* CONSEGNA *
Nel testo sulle demenze senili, come vengono definite queste malattie?

* TESTO PROPOSTO *
________________________________________
Dott.ssa Maristella Bersani

Le esigenze esplicitate per adulti, sia nell’ambito delle terapie individuali sia in quelle di coppia, assumono maggior pregnanza in età avanzata, dove la sensazione che ci sia meno tempo per cambiar le cose è maggiore e dove i sentimenti ed emozioni sono massimizzati. Per tale motivo, risulta fondamentale l’intervento precoce verso i primi campanelli d’allarme perchè fare qualcosa è possibile, sempre, e a qualunque età.

Tuttavia in questa particolare fase del ciclo di vita c’è una tematica che coinvolge i soggetti in età anziana a cui andrebbe dato maggior spazio di espressione: le demenze senili.

Esse sono malattie neurodegenerative croniche, pertanto hanno carattere ingravescente e progressivo. Non è purtroppo possibile arrestarne l’evoluzione, sebbene le scoperte scientifiche e i trattamenti farmacologici di ultima generazione abbiano contribuito, nel loro piccolo, a portare dei vantaggi e benefici agli stessi pazienti. Anche dal punto di vista cognitivo e psicologico è possibile fare qualcosa per preservare il più possibile le abilità residue, potenziandole.

A questo scopo, sono stati ideati interventi di stimolazione cognitiva.
________________________________________
* DATI DA ANALIZZARE *

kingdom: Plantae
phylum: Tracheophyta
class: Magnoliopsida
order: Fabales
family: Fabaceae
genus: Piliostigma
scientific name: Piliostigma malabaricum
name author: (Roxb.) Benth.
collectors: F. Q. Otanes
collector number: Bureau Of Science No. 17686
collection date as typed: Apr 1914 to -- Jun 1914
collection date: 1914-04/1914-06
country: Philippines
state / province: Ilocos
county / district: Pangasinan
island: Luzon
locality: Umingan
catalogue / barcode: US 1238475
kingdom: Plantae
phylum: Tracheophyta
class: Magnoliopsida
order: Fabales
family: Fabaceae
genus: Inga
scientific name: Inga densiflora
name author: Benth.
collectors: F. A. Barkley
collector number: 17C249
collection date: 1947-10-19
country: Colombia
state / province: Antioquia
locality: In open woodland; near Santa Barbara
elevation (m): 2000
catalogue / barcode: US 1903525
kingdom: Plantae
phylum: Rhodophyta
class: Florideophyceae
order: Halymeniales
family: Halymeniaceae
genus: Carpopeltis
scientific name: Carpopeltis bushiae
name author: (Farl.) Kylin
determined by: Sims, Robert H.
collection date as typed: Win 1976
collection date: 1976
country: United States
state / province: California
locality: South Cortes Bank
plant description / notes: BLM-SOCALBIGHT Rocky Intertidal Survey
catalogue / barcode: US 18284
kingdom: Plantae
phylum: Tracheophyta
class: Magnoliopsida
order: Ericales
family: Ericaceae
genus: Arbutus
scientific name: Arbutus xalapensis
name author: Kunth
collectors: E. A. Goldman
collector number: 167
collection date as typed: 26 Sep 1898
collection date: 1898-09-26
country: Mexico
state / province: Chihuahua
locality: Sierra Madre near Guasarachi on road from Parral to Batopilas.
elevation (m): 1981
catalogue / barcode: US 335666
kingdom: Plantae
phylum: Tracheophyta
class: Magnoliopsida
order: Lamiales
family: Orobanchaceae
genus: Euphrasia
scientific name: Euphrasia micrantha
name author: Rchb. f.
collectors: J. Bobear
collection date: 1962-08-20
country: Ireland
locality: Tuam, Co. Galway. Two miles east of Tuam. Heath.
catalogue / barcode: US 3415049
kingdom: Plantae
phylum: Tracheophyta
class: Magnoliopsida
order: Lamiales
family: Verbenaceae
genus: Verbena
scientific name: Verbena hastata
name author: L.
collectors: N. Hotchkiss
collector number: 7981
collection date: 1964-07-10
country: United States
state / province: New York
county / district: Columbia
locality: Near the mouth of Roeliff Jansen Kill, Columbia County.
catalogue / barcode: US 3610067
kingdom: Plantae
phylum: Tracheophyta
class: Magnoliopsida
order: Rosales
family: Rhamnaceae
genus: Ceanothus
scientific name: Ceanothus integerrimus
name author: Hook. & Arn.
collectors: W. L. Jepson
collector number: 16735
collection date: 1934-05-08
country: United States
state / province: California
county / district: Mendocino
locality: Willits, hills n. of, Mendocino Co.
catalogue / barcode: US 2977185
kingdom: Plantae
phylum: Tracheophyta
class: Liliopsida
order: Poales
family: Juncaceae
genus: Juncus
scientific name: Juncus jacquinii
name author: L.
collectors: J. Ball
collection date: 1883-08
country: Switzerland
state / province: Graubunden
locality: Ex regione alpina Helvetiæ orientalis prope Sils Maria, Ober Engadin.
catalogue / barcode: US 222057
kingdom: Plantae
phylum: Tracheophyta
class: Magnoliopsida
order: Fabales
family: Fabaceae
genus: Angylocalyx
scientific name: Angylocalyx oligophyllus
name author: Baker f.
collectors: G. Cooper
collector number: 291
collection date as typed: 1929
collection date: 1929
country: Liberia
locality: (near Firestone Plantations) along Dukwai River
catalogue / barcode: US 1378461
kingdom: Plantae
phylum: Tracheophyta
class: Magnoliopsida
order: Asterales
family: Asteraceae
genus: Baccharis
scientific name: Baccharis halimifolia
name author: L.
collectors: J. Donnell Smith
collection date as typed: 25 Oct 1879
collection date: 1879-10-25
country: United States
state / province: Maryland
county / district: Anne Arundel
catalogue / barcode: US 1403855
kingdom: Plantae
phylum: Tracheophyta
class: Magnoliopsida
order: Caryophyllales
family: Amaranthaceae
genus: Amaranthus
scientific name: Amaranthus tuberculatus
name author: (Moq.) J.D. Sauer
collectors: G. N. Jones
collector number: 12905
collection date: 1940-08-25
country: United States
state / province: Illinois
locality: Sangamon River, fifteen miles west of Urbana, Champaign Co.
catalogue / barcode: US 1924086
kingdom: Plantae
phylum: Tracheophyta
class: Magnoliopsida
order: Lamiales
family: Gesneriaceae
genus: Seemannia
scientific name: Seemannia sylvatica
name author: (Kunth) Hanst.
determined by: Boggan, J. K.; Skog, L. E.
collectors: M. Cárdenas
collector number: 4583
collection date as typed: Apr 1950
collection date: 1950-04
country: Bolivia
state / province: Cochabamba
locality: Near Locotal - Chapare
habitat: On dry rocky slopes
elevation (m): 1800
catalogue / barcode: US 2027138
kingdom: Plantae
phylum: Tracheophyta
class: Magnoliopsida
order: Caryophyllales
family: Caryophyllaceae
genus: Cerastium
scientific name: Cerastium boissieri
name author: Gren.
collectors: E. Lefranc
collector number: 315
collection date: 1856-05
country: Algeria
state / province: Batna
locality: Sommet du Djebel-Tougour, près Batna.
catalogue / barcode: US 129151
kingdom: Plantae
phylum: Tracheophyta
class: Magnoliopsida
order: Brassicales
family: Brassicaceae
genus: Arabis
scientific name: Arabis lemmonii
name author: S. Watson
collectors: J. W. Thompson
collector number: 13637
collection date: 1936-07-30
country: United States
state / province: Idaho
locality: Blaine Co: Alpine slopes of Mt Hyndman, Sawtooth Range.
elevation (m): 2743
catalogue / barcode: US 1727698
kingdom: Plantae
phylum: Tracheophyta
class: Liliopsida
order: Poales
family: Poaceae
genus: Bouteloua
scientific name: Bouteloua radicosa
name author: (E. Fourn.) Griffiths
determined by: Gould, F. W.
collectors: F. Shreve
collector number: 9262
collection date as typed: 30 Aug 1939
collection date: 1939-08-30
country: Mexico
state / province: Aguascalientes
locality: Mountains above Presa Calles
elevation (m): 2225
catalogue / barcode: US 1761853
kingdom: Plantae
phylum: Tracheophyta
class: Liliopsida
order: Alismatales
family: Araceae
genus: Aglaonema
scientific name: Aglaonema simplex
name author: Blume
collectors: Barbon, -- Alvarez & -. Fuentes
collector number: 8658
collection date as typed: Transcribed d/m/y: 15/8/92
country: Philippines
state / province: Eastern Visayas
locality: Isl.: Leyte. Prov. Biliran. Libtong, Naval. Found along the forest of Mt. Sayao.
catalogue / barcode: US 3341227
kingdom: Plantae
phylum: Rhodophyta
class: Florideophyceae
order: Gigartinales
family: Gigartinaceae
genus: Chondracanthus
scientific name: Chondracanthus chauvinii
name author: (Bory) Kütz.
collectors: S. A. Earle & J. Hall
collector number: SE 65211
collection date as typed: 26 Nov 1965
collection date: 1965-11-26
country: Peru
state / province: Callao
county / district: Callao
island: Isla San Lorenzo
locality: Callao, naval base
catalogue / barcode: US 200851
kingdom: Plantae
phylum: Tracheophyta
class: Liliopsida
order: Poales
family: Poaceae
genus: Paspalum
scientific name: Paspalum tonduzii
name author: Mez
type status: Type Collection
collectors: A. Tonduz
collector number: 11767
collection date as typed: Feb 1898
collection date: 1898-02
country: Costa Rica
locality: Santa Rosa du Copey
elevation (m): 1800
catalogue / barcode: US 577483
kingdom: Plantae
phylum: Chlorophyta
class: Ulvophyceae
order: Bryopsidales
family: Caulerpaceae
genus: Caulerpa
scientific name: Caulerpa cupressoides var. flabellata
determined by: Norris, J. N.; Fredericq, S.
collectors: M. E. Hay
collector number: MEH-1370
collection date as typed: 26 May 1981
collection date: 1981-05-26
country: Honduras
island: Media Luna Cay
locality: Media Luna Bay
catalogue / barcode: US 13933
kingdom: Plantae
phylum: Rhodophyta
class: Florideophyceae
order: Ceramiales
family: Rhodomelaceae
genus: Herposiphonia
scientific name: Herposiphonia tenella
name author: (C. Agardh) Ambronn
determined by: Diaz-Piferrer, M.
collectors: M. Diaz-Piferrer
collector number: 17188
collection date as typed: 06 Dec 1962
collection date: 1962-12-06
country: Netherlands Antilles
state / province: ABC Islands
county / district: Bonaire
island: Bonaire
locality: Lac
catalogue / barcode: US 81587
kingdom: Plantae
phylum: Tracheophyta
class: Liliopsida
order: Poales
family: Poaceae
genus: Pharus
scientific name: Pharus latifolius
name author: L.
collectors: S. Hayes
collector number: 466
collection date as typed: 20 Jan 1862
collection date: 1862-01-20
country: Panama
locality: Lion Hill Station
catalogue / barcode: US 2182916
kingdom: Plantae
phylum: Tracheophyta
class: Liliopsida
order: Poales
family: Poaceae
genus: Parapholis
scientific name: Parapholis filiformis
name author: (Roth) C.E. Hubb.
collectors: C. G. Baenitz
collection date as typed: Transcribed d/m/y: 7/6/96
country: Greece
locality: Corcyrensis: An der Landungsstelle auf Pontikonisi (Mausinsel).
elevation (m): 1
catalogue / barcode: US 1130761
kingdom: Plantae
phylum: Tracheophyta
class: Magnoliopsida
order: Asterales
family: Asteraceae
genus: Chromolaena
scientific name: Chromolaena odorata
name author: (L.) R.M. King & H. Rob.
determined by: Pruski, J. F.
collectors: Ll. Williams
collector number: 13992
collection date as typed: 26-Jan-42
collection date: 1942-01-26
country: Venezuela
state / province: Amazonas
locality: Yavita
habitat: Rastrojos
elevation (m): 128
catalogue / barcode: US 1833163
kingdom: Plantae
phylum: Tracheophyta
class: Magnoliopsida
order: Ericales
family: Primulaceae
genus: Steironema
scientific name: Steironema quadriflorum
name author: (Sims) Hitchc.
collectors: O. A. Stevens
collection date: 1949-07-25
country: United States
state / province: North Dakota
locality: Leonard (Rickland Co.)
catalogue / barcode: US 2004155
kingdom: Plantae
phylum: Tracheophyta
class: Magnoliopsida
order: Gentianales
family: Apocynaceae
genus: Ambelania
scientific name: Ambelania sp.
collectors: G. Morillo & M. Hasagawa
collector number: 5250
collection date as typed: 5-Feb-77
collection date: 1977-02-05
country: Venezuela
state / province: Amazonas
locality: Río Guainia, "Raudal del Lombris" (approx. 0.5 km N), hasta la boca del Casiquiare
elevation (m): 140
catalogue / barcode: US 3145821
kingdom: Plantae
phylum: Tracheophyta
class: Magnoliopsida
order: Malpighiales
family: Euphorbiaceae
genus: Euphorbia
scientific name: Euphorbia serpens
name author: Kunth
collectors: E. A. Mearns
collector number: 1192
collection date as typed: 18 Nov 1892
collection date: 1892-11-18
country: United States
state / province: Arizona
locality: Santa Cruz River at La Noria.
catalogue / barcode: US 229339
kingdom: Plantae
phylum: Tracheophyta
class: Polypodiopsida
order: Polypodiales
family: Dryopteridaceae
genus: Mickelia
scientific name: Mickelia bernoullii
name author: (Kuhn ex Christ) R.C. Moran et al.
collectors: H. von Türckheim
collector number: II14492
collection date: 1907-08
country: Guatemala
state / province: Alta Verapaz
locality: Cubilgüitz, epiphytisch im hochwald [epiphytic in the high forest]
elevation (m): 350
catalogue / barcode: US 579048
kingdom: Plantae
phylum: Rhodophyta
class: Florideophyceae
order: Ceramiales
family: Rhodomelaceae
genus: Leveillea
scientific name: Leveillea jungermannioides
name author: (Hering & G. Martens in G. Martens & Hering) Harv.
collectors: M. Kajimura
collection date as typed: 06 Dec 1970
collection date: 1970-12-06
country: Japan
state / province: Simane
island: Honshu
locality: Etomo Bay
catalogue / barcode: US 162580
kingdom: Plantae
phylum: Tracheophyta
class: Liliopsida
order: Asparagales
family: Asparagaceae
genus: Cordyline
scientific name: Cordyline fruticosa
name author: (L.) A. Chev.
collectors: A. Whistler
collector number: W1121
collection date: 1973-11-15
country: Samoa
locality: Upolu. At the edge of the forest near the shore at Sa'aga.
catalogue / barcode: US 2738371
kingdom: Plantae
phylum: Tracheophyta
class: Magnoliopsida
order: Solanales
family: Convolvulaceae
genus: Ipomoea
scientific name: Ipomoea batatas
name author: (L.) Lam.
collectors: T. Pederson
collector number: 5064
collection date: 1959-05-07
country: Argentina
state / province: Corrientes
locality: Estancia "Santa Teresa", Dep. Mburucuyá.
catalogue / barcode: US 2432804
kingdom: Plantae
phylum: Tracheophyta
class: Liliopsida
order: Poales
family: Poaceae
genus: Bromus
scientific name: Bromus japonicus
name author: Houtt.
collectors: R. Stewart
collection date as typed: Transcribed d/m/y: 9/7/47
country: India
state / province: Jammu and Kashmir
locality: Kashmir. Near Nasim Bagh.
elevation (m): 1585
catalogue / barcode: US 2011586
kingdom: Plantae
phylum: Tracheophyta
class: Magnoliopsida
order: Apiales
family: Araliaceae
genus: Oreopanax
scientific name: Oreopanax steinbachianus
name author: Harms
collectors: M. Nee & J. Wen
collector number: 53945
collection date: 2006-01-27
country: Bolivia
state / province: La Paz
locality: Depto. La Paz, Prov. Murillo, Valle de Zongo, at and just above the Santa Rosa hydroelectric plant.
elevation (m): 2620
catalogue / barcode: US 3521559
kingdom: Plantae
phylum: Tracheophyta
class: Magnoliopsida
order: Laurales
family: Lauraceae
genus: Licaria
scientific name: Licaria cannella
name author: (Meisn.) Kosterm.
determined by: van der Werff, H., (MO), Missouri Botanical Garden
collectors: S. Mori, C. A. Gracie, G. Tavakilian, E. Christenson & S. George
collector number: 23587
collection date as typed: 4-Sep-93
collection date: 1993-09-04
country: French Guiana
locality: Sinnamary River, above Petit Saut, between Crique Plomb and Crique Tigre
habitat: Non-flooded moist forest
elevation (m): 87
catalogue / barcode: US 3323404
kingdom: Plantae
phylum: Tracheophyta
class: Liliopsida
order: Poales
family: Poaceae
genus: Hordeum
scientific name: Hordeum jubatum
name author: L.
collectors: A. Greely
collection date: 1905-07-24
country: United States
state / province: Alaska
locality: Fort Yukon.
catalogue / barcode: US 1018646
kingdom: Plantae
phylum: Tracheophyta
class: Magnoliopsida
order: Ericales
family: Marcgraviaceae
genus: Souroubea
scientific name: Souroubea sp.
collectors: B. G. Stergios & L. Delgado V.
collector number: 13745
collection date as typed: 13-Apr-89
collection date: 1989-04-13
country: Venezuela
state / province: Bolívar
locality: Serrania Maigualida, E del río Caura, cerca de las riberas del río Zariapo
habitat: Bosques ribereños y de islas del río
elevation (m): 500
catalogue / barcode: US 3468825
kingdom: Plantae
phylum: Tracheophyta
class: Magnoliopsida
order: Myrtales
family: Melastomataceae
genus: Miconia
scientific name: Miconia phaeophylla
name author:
________________________________________
* RISPOSTA SCRITTA *
Come malattie neurodegenerative croniche, dal carattere ingravescente e progressivo.